In a wide-ranging speech on the media as a whole, Mr Corbyn will argue that there is a need for “bold, radical thinking on the future of our media” because of “low levels of public trust” and the impact of the digital age.

Without major changes, a “few tech giants and unaccountable billionaires will control huge swathes of our public space and debate”, he is expected to say.

Mr Corbyn, who once worked on the Newport and Market Drayton Advertiser, will also set out a number of proposals aimed at empowering public interest journalism.

These include strengthening Freedom of Information (FOI) rules by ending ministerial vetoes and including private companies delivering public services under the FOI umbrella.

Mr Corbyn will say it is unacceptable for corporate executives to “hide behind the excuse of commercial confidentiality” when they are providing a public service.
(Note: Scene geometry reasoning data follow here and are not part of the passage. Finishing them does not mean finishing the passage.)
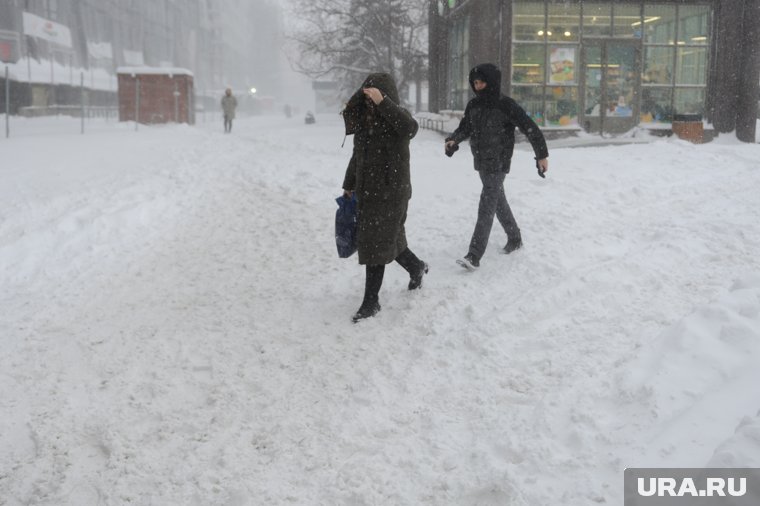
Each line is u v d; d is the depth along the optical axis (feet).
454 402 13.69
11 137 69.41
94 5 237.25
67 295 21.72
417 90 139.85
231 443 13.17
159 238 27.25
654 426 11.24
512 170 36.96
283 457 12.50
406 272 21.67
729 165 37.35
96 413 14.69
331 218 28.35
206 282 22.49
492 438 12.10
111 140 64.13
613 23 64.39
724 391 11.63
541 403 12.75
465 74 77.56
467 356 15.52
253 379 15.75
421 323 17.62
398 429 13.03
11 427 14.32
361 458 12.10
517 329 16.40
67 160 45.14
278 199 31.78
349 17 116.67
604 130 65.46
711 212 25.55
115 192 33.50
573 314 16.78
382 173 17.79
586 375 13.66
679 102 65.77
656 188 31.24
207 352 17.34
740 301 14.52
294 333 18.06
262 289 21.48
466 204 28.78
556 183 31.73
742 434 9.51
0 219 28.66
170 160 45.96
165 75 117.50
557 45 64.34
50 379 16.28
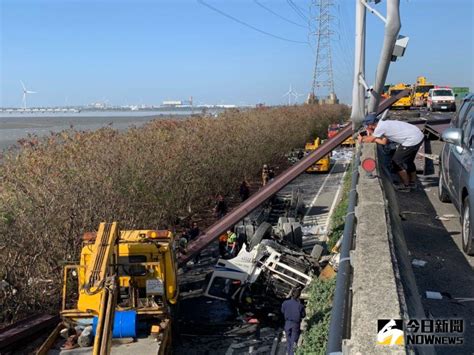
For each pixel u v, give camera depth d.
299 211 22.30
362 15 16.33
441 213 10.04
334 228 15.37
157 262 10.59
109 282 7.83
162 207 18.94
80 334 9.58
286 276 12.48
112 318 7.40
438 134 16.41
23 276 12.88
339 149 46.53
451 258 7.58
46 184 14.20
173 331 11.48
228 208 24.38
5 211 12.63
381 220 5.21
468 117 8.96
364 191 6.77
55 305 13.13
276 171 35.38
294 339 9.90
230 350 11.15
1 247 12.18
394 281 3.55
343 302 3.61
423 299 6.09
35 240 12.98
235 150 28.02
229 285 13.05
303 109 53.50
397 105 48.62
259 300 12.52
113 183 15.90
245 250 14.01
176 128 26.28
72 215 13.52
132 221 16.00
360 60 16.45
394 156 11.65
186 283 15.40
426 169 14.76
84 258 10.16
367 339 2.81
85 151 17.33
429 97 44.53
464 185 7.85
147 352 9.09
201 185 23.72
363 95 16.72
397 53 13.69
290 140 40.38
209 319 12.72
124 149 18.58
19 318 12.50
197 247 14.22
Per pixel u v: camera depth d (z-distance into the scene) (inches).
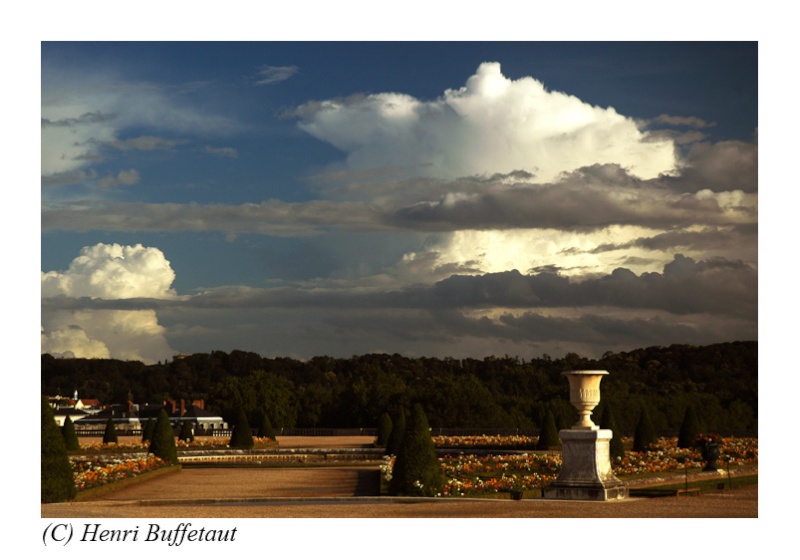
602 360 5032.0
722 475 1550.2
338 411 4375.0
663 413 3607.3
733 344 4785.9
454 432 3540.8
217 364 5895.7
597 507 1032.8
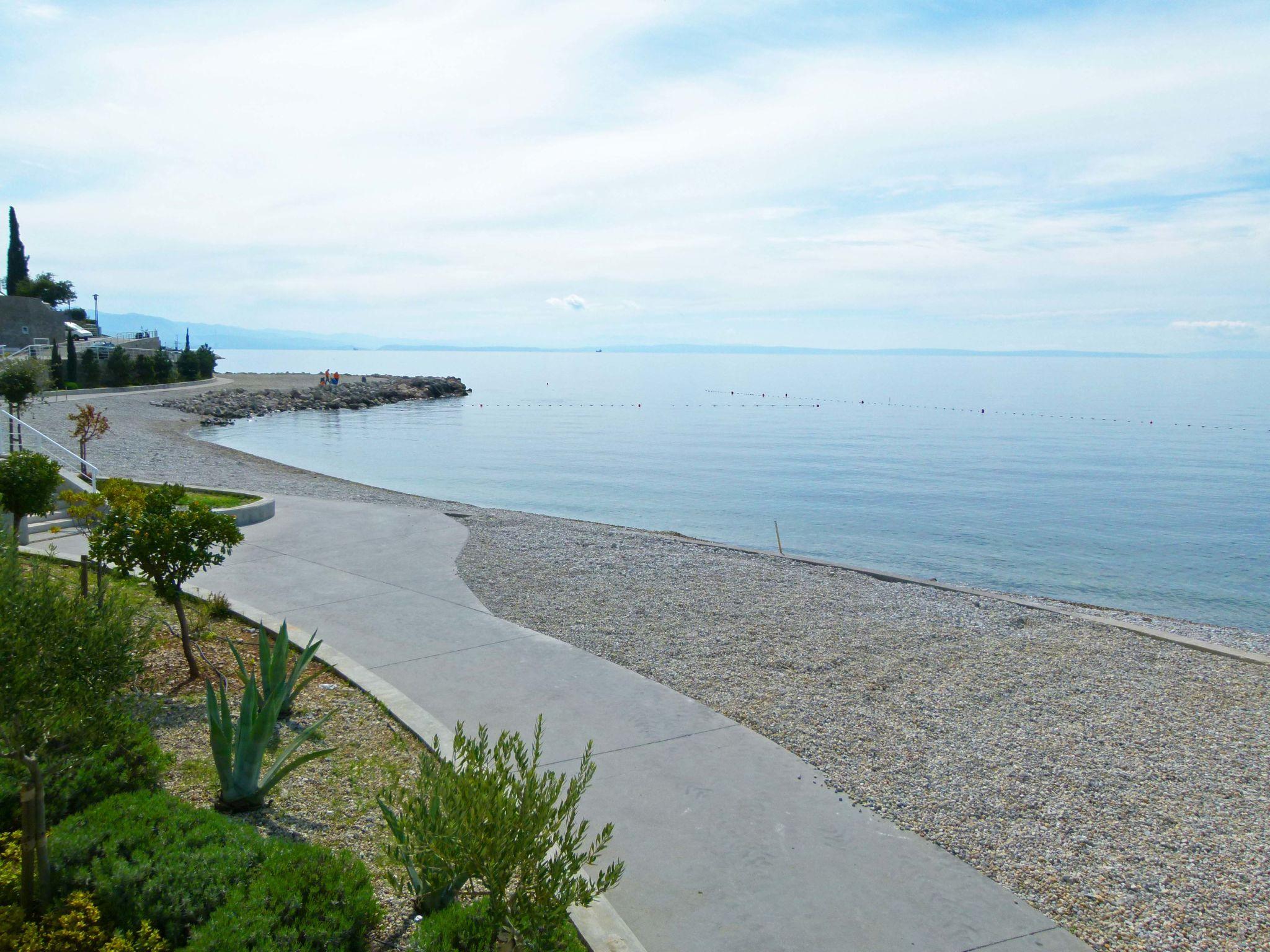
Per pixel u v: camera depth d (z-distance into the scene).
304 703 7.76
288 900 4.11
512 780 4.23
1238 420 81.12
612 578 13.02
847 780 6.55
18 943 3.87
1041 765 6.84
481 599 11.66
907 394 125.50
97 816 4.78
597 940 4.54
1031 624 10.87
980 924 4.81
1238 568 23.50
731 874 5.27
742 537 26.75
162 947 3.96
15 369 32.66
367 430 59.22
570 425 68.81
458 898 4.73
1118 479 41.09
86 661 4.62
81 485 16.27
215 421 58.72
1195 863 5.46
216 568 12.84
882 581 13.18
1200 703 8.22
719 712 7.88
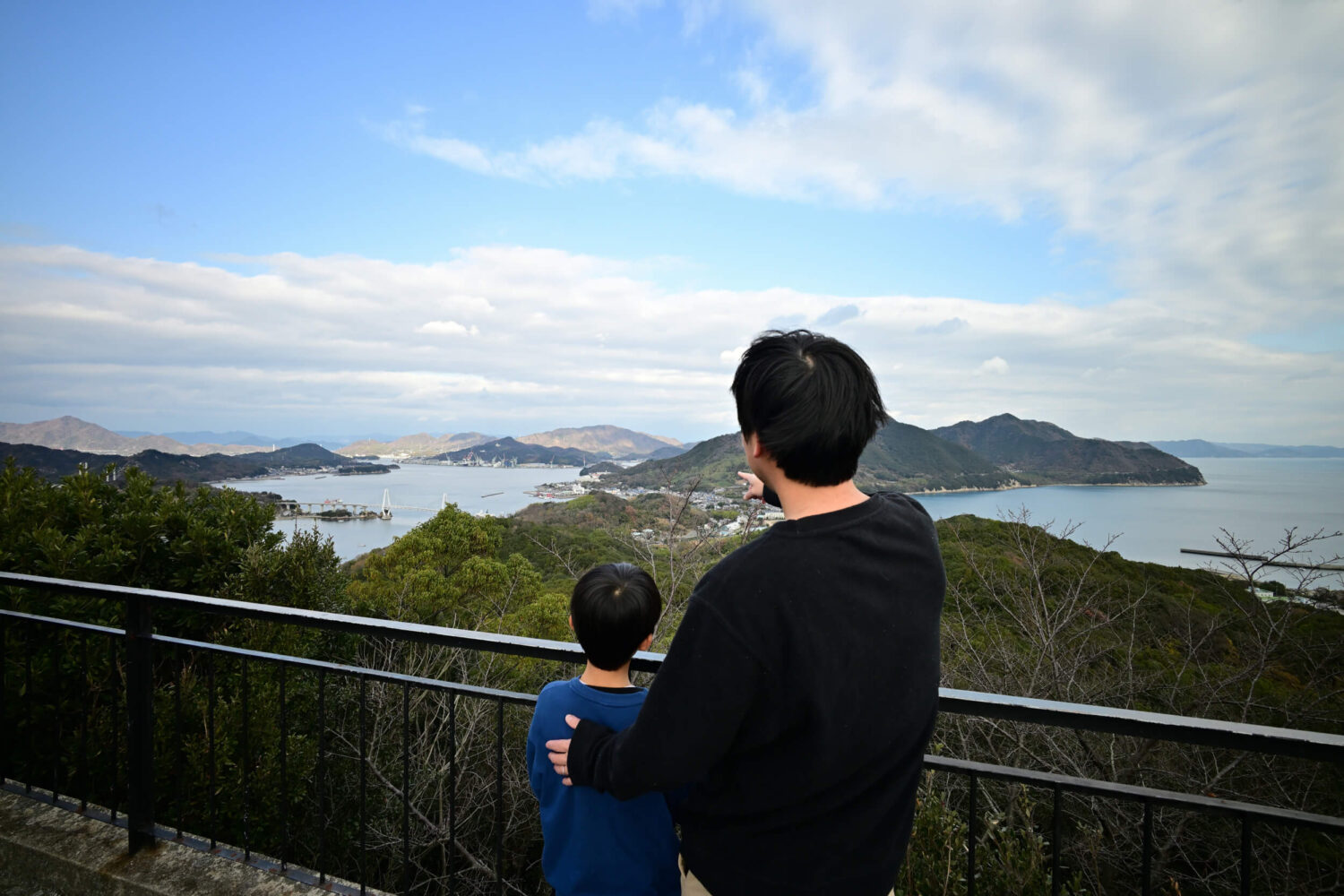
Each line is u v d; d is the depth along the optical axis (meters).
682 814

“But I think we should be more ambitious,” he will tell the audience.

“Currently, ministers can veto FOI releases. On two occasions, this veto has been used to block information about the UK’s decision to pursue military action against Iraq. That can’t be right. We will look at ending the ministerial veto to prevent the Information Commissioner being overruled.”

The Labour leader is also expected to call for charitable status to be given to some local, investigative and public interest journalism and an independent fund for public interest journalism paid for by tech giants.